» **Work to complete**
Count how many lines of the data below contain the string "shape", matching case exactly. Give only the number.

-- start Supplied material --

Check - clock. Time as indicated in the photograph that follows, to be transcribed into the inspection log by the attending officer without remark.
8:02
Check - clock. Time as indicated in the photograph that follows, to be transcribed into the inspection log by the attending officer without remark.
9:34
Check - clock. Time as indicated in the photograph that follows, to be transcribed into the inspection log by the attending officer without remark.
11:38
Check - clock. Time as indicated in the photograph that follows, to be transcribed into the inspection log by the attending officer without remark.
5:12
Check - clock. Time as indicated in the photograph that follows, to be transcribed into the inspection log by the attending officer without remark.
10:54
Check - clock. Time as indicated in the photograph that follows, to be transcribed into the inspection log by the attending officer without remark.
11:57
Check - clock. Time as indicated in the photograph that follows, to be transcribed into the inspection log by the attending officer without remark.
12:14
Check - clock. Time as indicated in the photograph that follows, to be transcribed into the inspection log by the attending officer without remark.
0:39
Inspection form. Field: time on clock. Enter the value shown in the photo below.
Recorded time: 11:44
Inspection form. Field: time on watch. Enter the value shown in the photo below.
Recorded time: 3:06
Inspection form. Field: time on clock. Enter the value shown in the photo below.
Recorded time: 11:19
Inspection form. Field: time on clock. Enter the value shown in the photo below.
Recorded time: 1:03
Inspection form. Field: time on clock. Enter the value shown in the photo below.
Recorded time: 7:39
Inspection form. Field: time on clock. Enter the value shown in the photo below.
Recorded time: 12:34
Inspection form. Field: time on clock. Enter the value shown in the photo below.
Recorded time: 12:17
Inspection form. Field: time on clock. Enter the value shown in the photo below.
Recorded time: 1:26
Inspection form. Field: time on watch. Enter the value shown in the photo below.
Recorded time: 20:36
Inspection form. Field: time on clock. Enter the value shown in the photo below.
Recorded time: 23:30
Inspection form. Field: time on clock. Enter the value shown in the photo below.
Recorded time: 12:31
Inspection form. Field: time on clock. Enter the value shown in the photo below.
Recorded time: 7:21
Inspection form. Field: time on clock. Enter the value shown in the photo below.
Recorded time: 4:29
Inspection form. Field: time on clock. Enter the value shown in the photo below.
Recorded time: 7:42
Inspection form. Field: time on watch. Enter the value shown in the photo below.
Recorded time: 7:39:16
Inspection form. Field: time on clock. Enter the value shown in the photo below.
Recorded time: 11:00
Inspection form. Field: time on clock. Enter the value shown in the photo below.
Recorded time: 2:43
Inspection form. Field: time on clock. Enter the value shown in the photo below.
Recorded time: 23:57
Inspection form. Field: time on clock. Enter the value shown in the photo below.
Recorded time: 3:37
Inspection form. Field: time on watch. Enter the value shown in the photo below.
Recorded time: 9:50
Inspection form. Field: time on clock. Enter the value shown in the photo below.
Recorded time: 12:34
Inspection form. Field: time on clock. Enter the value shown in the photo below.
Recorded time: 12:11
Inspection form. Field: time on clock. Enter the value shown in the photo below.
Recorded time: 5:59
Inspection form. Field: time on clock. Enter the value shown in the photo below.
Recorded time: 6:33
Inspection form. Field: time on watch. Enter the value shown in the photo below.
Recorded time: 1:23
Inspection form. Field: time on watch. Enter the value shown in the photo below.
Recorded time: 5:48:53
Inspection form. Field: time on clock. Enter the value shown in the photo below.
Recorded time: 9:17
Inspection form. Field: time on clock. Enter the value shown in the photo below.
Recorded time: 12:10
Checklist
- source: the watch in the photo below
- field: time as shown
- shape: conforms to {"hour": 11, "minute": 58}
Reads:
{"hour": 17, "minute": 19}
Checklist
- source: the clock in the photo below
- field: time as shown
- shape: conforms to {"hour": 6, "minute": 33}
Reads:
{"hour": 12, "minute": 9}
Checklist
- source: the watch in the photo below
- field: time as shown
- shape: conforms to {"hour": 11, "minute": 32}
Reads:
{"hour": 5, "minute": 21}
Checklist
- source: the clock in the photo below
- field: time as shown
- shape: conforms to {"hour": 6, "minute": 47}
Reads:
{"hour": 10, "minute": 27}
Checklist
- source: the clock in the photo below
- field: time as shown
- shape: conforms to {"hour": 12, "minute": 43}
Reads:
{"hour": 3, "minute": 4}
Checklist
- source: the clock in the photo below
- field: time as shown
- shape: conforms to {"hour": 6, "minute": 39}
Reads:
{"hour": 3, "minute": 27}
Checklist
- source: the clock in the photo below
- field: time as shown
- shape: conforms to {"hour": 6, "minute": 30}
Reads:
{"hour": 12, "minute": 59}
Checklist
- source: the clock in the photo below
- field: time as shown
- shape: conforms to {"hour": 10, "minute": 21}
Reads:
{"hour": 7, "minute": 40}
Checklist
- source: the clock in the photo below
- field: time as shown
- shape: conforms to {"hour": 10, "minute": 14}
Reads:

-- end Supplied material --

» **Task solution**
9